Today, we share it just because we have the internet and because we can. So what? In the ambience of the internet, the danger in this line of thinking is not readily apparent. Apply this analogy, therefore, to something else: I shoot because I have a gun and I can; I drive a car because I have one and I can. It makes no sense whatsoever. Whether it is a gun or a car, our use of either follows a specific need.

Between the 17th century and the 21st, no new need has cropped up that requires sharing pictures of our delicious food before we consume it. Once again, like cat pictures, I use this as a stand-in for most pieces of information shared on the web and it holds true. And with this pattern spread across various types of information and geographies and languages and cultures, it is not hard to see how much unnecessary, meaningless information we are spewing out every second. There is an exact number: 40GB every second. There is a website dedicated to give you a picture of just how much information is added to the website every second. It covers only the top few heavily used websites, mostly social networks, and the numbers itself are overwhelming. The actual data is unimaginable. And this is only from less than half the world, because the rest still have no proper internet access.

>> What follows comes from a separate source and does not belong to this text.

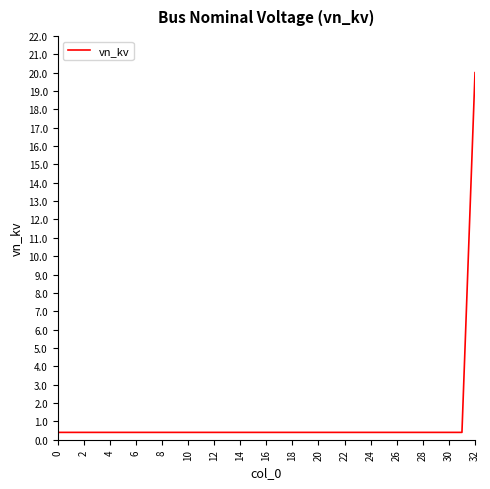

What is the difference between the maximum and minimum values?

19.6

If everyone comes online and if we never stop to think, evaluate and weigh our contributions to the internet like we would to, say, a book that would get published or a live television show everyone would watch, then searching for useful, valuable information will be like looking for needles in a haystack. A dynamic haystack growing in size an complexity every second too. The internet really is a wonderful place, but by treating it as a dump yard for data, we are slowly making it useless. As we pollute it, it pollutes us. The internet is like a mirror of humanity (at least for that percentage of humanity that uses it) and we are what we make it.

Lastly, this is not a stab at the internet as an unbiased platform for free speech and expression. (Although, going by recent news of data being tweaked on user timelines on social networks, some parts of the internet quite well be biased.) The internet is and always will remain the strongest platform promoting free expression, but free does not mean careless or irresponsible. We should express freely but responsibly. And doing this might quieten the internet down a little but not undermine its standing as our strongest platform for expression. As Mr Morrison says of design, its historic goal “of conceiving things easier to make and better to live with, has been side-tracked”, so also have our deepest intentions that drove the founding of the internet been put aside to make place for our desire to share and be validated for it. The case here is to use it responsibly and to not toss in data much like we would not toss garbage into our homes. This will, if anything, strengthen the internet and make it infinitely more useful to us like it was always intended to be.